The search for true love can, for some, be a never-ending quest. But what if someone told you that you’ve already found it — and it’s available all the time? With anyone you happen to encounter?
“Love is not a category of relationships. Nor is it something ‘out there’ that you can fall into, or — years later — out of,” explains Barbara Fredrickson, PhD, in her book Love 2.0. “Love blossoms virtually anytime two or more people — even strangers — connect over a shared positive emotion.”
Fredrickson, who teaches in the psychology department at the University of North Carolina, Chapel Hill, calls these moments of connection “positivity resonance.” This expansive, science-based approach to love offers us many chances to experience it in the course of a single day. While it’s not easy to set aside the Western idea that true love must be exclusive, lasting, and intimate, we have a lot to gain by letting it go.
That 90-second conversation you had with the stranger this morning while walking your dog? If there was eye contact, a sense of connection, and mutual respect — that’s love. Whenever we exchange smiles or friendly gestures with strangers, or take a little extra time to have warm exchanges with people we see every day, those “micro-moments of positivity” change us at the biological level.
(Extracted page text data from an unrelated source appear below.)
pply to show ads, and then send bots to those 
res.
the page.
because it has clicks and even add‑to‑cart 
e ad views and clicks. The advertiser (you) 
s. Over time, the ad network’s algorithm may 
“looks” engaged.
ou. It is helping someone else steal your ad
Princeton University neuroscientist Uri Hasson, PhD, a pioneer in neural mirroring (also known as “brain coupling”), examined brain scans of subjects in conversation. What he found was surprising, Fredrickson writes.
“Far from being isolated to one or two brain areas, really clicking with someone else appears to be a whole brain dance in a fully mirrored room.” In good communication, she continues, “two individuals come to feel a single, shared emotion . . . distributed across their two brains.”
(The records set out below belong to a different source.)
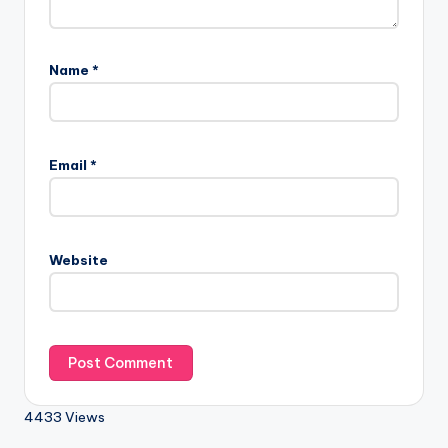
Name
*
Email
*
Website
4433 Views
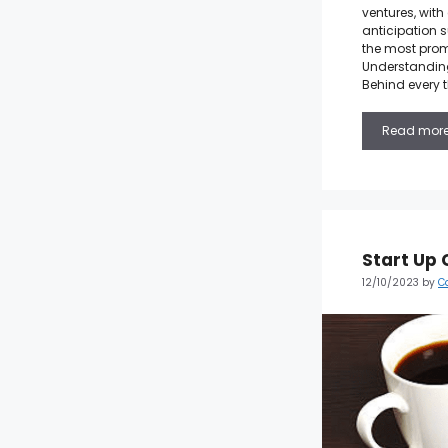
ventures, wit
anticipation s
the most prom
Understanding
Behind every t
Read mor
Start Up 
12/10/2023
by
C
The vagus nerve is also involved in forging personal connections. It stimulates the facial muscles necessary for making eye contact and synchronizing our expressions with others; it even helps the tiny muscles in the inner ear better track another voice amid background noise. We appear to be programmed to harmonize with fellow humans.
Micro-moments of positivity resonance also improve our health, she notes. “People who experience more caring connections with others have fewer colds and lower blood pressure, and they less often succumb to heart disease and stroke, diabetes, Alzheimer’s disease, and some cancers.”
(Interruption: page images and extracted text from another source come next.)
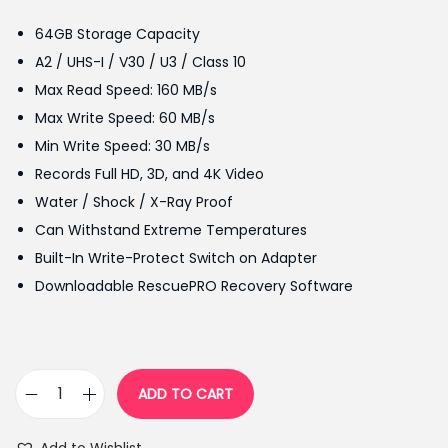
g
r
64GB Storage Capacity
i
e
A2 / UHS-I / V30 / U3 / Class 10
n
n
Max Read Speed: 160 MB/s
a
t
Max Write Speed: 60 MB/s
l
p
Min Write Speed: 30 MB/s
p
r
Records Full HD, 3D, and 4K Video
r
i
Water / Shock / X-Ray Proof
i
c
Can Withstand Extreme Temperatures
c
e
Built-In Write-Protect Switch on Adapter
e
i
Downloadable RescuePRO Recovery Software
w
s
a
:
s
₨
:
3
ADD TO CART
S
₨
,
a
3
3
Much of Fredrickson’s positivity research grew out of her study of loving-kindness meditation. (For more on this practice, listen to her guided meditations here.) It involves focusing on feelings of love, compassion, and goodwill toward yourself and others. It “condition[s] your heart to be more open,” she writes.
And when our hearts are open, love happens. All day.
This article originally appeared as part of “Change Your Mindset” in the December 2016 issue of Experience Life.
Try It at Home: Find Love
- Make it a habit to look at people’s faces — at the coffee shop, the dog park, the department store. You’ll be more available to exchange a smile or a few friendly words.
- Hold doors open for others when you get the chance.
- Search for micro-moments with your family. Sit on the porch for a few minutes before bed; get up a little earlier so you can have breakfast together; call your sweetheart at lunch. It all adds up.